Nature & Environment

What You Didn't Know about Your Christmas Tree This Holiday Season

Catherine Griffin
First Posted: Dec 21, 2014 10:37 AM EST

Each Christmas, families pick out evergreen trees to place in their homes. Festooned with lights and ornaments, these trees last just a short while for the holiday season. In the wild, though, these trees are some of the hardiest and most amazing to be found, surviving extreme temperatures. Here are just some of the things that you probably didn't know about your Christmas tree.

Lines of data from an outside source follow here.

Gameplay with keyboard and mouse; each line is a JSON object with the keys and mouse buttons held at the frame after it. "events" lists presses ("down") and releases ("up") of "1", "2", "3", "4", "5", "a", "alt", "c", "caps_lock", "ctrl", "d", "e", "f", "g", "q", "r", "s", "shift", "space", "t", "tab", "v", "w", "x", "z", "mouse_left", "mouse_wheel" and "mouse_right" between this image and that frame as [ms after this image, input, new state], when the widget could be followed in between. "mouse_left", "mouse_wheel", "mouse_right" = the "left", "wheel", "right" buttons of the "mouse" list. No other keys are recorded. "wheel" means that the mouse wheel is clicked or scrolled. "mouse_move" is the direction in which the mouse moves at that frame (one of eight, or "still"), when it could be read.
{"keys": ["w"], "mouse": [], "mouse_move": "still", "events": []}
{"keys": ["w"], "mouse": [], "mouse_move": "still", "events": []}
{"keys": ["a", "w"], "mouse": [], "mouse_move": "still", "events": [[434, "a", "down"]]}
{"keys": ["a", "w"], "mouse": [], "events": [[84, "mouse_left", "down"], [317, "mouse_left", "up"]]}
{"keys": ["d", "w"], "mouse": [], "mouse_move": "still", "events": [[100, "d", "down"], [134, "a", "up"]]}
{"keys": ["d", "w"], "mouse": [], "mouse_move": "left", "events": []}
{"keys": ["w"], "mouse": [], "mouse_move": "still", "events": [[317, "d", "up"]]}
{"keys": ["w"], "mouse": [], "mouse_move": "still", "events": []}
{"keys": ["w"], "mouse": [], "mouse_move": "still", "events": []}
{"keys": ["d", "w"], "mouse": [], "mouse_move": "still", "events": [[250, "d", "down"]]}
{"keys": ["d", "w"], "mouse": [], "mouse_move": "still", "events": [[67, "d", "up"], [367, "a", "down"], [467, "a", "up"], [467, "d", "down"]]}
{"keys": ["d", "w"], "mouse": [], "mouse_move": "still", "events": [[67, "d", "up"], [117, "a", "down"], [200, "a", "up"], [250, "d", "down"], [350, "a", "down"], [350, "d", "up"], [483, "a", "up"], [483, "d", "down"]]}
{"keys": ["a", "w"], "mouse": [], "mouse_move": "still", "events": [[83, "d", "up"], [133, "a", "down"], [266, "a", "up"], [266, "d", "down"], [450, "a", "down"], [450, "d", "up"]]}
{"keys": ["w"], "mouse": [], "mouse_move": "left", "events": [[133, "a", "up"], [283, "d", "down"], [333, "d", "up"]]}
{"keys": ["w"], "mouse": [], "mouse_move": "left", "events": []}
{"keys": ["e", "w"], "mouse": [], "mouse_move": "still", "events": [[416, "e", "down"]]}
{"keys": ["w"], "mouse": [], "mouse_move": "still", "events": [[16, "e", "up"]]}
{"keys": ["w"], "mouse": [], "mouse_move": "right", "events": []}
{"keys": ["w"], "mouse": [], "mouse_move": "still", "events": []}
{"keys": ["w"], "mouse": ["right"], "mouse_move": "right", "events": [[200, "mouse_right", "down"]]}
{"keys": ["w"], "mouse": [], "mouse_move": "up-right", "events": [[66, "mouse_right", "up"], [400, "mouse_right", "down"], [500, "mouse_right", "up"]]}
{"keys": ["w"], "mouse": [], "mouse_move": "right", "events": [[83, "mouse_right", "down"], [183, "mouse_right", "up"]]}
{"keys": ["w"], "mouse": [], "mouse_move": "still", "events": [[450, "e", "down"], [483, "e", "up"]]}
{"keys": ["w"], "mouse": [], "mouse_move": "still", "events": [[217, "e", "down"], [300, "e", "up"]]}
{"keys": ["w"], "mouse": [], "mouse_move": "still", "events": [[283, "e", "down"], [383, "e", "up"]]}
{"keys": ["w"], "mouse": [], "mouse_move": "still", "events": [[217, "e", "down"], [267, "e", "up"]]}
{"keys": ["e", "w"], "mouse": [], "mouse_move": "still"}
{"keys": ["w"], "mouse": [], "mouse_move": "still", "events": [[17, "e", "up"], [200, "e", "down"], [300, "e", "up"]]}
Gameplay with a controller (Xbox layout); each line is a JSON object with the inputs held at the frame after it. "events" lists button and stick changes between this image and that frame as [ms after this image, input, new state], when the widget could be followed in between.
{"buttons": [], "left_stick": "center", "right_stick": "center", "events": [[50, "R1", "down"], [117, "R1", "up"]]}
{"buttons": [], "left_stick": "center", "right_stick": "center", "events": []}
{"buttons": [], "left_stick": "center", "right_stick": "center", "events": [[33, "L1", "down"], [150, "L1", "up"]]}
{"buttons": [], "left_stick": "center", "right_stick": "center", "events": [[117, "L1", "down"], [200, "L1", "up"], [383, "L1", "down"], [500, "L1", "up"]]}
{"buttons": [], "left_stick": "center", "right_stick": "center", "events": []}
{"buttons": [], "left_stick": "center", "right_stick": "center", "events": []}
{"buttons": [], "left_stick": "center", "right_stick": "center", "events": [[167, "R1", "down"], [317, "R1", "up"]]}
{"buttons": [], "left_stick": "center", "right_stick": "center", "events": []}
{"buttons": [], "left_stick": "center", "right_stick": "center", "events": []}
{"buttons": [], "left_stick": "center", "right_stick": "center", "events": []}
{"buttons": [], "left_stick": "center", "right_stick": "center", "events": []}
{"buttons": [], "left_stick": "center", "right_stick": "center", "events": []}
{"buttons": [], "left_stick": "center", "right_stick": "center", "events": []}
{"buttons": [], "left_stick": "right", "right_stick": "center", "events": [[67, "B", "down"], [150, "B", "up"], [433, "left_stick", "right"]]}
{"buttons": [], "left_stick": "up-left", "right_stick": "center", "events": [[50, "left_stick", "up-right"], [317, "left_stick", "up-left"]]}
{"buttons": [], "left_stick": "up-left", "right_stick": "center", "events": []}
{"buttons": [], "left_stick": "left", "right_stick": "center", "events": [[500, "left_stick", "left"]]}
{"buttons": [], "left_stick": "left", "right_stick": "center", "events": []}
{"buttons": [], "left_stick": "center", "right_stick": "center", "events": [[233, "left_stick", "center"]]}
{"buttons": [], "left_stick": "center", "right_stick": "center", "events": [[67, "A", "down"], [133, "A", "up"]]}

What you probably know as a "Christmas tree" is an evergreen conifer, and can be a spruce, fir or pine. These trees actually have the ability to withstand some of the coldest temperatures on earth in the boreal forests of Siberia. Here, winter temperatures regularly plummet to below -76 degrees Fahrenheit. Not only that, but the trees have to withstand little rainfall; precipitation often comes in the form of fog and snow with little rain during summer months.

Conifers are also come of the longest-lived trees. As a group, pine trees are long-lived conifers. In fact, most varieties live over a century, and bristlecone pine trees in particular are known to leave to 4,800 years.

Christmas trees aren't just long-lived, though; they're also tall-really, really tall. In fact, the tallest Douglas fir tree in the world rises over 300 feet above the forest floor in Oregon; it's the tallest non-redwood conifer in the world. Most of the Christmas trees that sit in your living room are a mere 10 years old, in comparison.

While these trees are hardy, though, they may struggle with future climates. In fact, the taiga is already being converted into grassland with warmer temperatures.